-- Task inputs follows --
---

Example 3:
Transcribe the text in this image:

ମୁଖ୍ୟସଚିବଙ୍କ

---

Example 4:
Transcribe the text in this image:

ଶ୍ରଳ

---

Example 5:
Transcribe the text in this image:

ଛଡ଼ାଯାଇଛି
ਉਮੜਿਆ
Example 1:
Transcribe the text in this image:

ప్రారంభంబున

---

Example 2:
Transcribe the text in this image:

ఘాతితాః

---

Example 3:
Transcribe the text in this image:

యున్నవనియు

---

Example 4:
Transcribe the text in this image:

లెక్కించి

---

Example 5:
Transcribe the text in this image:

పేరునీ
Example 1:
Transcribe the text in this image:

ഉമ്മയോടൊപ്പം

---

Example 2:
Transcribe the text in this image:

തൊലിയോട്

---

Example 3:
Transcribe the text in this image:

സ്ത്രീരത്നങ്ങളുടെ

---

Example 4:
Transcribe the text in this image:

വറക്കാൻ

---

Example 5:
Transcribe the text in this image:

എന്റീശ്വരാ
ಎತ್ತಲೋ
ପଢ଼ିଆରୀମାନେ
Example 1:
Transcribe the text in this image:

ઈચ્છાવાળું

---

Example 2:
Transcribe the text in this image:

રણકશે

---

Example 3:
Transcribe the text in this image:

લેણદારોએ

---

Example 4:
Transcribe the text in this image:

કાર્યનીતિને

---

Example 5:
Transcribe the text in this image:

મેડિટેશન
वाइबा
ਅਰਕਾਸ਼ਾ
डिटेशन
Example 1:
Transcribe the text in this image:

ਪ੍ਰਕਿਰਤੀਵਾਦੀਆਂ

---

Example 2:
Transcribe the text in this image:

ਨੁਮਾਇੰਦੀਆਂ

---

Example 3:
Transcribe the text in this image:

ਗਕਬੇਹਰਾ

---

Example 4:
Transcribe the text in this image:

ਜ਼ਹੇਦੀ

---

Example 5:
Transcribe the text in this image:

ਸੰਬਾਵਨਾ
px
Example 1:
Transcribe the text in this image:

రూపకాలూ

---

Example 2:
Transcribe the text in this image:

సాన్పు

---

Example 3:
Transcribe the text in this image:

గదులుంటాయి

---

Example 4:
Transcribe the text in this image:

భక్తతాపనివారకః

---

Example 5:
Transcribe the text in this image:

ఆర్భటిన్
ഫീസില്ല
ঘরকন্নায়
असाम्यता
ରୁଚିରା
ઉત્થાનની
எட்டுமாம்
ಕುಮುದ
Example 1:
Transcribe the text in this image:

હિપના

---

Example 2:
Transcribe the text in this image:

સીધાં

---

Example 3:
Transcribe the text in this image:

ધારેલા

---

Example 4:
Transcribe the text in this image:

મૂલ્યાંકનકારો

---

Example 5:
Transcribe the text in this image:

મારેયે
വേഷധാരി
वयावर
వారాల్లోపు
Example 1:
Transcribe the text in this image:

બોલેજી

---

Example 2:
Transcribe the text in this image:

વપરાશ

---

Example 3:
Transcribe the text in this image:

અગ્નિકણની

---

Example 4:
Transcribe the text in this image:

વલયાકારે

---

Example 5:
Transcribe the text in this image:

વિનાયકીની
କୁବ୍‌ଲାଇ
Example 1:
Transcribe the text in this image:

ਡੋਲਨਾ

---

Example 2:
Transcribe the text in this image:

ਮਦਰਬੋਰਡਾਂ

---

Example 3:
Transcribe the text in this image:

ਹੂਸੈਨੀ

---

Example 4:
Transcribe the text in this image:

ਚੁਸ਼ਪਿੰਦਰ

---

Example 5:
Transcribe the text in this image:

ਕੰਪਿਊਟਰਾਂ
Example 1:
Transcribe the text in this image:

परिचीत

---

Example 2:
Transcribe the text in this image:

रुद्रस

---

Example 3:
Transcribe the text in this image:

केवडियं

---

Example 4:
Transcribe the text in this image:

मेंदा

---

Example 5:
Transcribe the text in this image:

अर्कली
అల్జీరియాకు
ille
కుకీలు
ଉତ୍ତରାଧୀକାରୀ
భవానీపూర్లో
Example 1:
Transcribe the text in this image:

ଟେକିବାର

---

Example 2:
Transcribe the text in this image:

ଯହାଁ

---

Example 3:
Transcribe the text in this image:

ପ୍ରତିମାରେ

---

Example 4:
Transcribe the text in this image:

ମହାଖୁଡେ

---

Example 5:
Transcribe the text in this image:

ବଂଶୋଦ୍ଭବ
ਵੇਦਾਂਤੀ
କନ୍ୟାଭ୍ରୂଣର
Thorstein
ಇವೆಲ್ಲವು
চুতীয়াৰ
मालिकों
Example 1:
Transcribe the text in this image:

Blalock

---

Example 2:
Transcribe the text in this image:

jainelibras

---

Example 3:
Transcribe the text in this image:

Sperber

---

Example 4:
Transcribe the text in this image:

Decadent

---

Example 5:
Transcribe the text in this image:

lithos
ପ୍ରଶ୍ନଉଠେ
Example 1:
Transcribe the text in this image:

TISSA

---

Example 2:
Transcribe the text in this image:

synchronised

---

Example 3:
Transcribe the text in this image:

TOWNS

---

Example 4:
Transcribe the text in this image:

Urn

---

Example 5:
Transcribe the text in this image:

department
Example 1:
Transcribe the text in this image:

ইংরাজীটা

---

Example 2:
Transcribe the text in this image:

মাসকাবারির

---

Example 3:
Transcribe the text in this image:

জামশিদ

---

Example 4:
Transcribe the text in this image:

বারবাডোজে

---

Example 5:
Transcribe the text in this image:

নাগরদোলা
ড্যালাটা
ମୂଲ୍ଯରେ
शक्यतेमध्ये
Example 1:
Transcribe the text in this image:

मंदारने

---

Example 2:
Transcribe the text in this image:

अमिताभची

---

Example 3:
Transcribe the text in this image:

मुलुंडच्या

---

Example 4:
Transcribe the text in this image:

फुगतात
-- Task inputs concluded --
Having read the entries, repeat them all exactly.

== Solution to this problem ==
---

Example 3:
Transcribe the text in this image:

ମୁଖ୍ୟସଚିବଙ୍କ

---

Example 4:
Transcribe the text in this image:

ଶ୍ରଳ

---

Example 5:
Transcribe the text in this image:

ଛଡ଼ାଯାଇଛି
ਉਮੜਿਆ
Example 1:
Transcribe the text in this image:

ప్రారంభంబున

---

Example 2:
Transcribe the text in this image:

ఘాతితాః

---

Example 3:
Transcribe the text in this image:

యున్నవనియు

---

Example 4:
Transcribe the text in this image:

లెక్కించి

---

Example 5:
Transcribe the text in this image:

పేరునీ
Example 1:
Transcribe the text in this image:

ഉമ്മയോടൊപ്പം

---

Example 2:
Transcribe the text in this image:

തൊലിയോട്

---

Example 3:
Transcribe the text in this image:

സ്ത്രീരത്നങ്ങളുടെ

---

Example 4:
Transcribe the text in this image:

വറക്കാൻ

---

Example 5:
Transcribe the text in this image:

എന്റീശ്വരാ
ಎತ್ತಲೋ
ପଢ଼ିଆରୀମାନେ
Example 1:
Transcribe the text in this image:

ઈચ્છાવાળું

---

Example 2:
Transcribe the text in this image:

રણકશે

---

Example 3:
Transcribe the text in this image:

લેણદારોએ

---

Example 4:
Transcribe the text in this image:

કાર્યનીતિને

---

Example 5:
Transcribe the text in this image:

મેડિટેશન
वाइबा
ਅਰਕਾਸ਼ਾ
डिटेशन
Example 1:
Transcribe the text in this image:

ਪ੍ਰਕਿਰਤੀਵਾਦੀਆਂ

---

Example 2:
Transcribe the text in this image:

ਨੁਮਾਇੰਦੀਆਂ

---

Example 3:
Transcribe the text in this image:

ਗਕਬੇਹਰਾ

---

Example 4:
Transcribe the text in this image:

ਜ਼ਹੇਦੀ

---

Example 5:
Transcribe the text in this image:

ਸੰਬਾਵਨਾ
px
Example 1:
Transcribe the text in this image:

రూపకాలూ

---

Example 2:
Transcribe the text in this image:

సాన్పు

---

Example 3:
Transcribe the text in this image:

గదులుంటాయి

---

Example 4:
Transcribe the text in this image:

భక్తతాపనివారకః

---

Example 5:
Transcribe the text in this image:

ఆర్భటిన్
ഫീസില്ല
ঘরকন্নায়
असाम्यता
ରୁଚିରା
ઉત્થાનની
எட்டுமாம்
ಕುಮುದ
Example 1:
Transcribe the text in this image:

હિપના

---

Example 2:
Transcribe the text in this image:

સીધાં

---

Example 3:
Transcribe the text in this image:

ધારેલા

---

Example 4:
Transcribe the text in this image:

મૂલ્યાંકનકારો

---

Example 5:
Transcribe the text in this image:

મારેયે
വേഷധാരി
वयावर
వారాల్లోపు
Example 1:
Transcribe the text in this image:

બોલેજી

---

Example 2:
Transcribe the text in this image:

વપરાશ

---

Example 3:
Transcribe the text in this image:

અગ્નિકણની

---

Example 4:
Transcribe the text in this image:

વલયાકારે

---

Example 5:
Transcribe the text in this image:

વિનાયકીની
କୁବ୍‌ଲାଇ
Example 1:
Transcribe the text in this image:

ਡੋਲਨਾ

---

Example 2:
Transcribe the text in this image:

ਮਦਰਬੋਰਡਾਂ

---

Example 3:
Transcribe the text in this image:

ਹੂਸੈਨੀ

---

Example 4:
Transcribe the text in this image:

ਚੁਸ਼ਪਿੰਦਰ

---

Example 5:
Transcribe the text in this image:

ਕੰਪਿਊਟਰਾਂ
Example 1:
Transcribe the text in this image:

परिचीत

---

Example 2:
Transcribe the text in this image:

रुद्रस

---

Example 3:
Transcribe the text in this image:

केवडियं

---

Example 4:
Transcribe the text in this image:

मेंदा

---

Example 5:
Transcribe the text in this image:

अर्कली
అల్జీరియాకు
ille
కుకీలు
ଉତ୍ତରାଧୀକାରୀ
భవానీపూర్లో
Example 1:
Transcribe the text in this image:

ଟେକିବାର

---

Example 2:
Transcribe the text in this image:

ଯହାଁ

---

Example 3:
Transcribe the text in this image:

ପ୍ରତିମାରେ

---

Example 4:
Transcribe the text in this image:

ମହାଖୁଡେ

---

Example 5:
Transcribe the text in this image:

ବଂଶୋଦ୍ଭବ
ਵੇਦਾਂਤੀ
କନ୍ୟାଭ୍ରୂଣର
Thorstein
ಇವೆಲ್ಲವು
চুতীয়াৰ
मालिकों
Example 1:
Transcribe the text in this image:

Blalock

---

Example 2:
Transcribe the text in this image:

jainelibras

---

Example 3:
Transcribe the text in this image:

Sperber

---

Example 4:
Transcribe the text in this image:

Decadent

---

Example 5:
Transcribe the text in this image:

lithos
ପ୍ରଶ୍ନଉଠେ
Example 1:
Transcribe the text in this image:

TISSA

---

Example 2:
Transcribe the text in this image:

synchronised

---

Example 3:
Transcribe the text in this image:

TOWNS

---

Example 4:
Transcribe the text in this image:

Urn

---

Example 5:
Transcribe the text in this image:

department
Example 1:
Transcribe the text in this image:

ইংরাজীটা

---

Example 2:
Transcribe the text in this image:

মাসকাবারির

---

Example 3:
Transcribe the text in this image:

জামশিদ

---

Example 4:
Transcribe the text in this image:

বারবাডোজে

---

Example 5:
Transcribe the text in this image:

নাগরদোলা
ড্যালাটা
ମୂଲ୍ଯରେ
शक्यतेमध्ये
Example 1:
Transcribe the text in this image:

मंदारने

---

Example 2:
Transcribe the text in this image:

अमिताभची

---

Example 3:
Transcribe the text in this image:

मुलुंडच्या

---

Example 4:
Transcribe the text in this image:

फुगतात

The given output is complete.